◆ **INSTRUCTION**
Show every line of the items below that contains the word "ZUTATEN". Case counts.

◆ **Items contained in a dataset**

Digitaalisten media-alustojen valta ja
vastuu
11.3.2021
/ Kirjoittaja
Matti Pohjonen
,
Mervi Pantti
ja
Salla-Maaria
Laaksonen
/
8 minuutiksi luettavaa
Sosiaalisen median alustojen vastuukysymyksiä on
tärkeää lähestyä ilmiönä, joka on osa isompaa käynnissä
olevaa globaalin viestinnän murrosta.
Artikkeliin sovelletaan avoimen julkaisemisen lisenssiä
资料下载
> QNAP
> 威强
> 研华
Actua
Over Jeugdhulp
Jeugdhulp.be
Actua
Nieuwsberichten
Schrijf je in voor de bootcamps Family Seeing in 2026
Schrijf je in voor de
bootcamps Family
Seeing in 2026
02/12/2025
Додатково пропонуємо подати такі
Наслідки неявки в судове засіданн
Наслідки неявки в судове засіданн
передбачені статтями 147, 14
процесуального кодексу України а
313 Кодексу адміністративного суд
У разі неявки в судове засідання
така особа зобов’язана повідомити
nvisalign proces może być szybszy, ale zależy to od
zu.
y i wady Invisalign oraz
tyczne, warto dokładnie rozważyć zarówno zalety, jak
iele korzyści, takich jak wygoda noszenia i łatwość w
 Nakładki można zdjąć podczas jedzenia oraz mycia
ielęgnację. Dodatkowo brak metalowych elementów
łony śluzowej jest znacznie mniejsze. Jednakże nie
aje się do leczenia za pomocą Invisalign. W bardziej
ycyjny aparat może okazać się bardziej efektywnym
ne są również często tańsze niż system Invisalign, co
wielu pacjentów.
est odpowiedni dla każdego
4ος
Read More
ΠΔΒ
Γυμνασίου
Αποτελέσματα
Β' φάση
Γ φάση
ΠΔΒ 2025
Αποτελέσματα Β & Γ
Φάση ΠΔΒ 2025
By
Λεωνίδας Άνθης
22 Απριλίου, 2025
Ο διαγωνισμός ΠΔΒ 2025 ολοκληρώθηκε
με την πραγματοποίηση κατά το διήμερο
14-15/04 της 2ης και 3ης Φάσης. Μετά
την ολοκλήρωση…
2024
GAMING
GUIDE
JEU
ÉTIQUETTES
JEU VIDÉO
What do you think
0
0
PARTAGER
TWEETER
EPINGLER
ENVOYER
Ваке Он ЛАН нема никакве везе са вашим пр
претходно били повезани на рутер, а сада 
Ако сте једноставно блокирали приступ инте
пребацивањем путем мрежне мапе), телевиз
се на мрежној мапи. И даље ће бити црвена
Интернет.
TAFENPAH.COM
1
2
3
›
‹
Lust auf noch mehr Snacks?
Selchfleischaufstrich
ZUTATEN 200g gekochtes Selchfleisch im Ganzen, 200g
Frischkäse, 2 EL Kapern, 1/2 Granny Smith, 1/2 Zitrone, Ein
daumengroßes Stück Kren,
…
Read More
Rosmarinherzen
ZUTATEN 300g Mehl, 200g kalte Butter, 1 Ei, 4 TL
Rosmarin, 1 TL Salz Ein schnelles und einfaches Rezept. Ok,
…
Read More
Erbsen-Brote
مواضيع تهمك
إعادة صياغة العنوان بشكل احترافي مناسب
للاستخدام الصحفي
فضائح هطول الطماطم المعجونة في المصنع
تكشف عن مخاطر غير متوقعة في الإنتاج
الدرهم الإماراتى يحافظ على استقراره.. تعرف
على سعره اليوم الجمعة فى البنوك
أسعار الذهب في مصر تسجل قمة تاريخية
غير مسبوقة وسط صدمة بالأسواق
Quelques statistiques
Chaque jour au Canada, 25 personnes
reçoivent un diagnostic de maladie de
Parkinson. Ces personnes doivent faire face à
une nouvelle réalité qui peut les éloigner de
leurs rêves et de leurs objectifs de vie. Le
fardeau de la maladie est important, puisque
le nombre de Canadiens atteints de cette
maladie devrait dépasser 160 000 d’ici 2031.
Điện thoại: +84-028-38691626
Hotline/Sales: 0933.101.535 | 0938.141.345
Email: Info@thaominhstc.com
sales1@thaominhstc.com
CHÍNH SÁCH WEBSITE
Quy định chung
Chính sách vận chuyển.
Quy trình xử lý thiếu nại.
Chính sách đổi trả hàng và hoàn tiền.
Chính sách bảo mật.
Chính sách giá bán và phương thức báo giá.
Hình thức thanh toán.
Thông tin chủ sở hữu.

◆ **RESULT BELOW**
ZUTATEN 200g gekochtes Selchfleisch im Ganzen, 200g
ZUTATEN 300g Mehl, 200g kalte Butter, 1 Ei, 4 TL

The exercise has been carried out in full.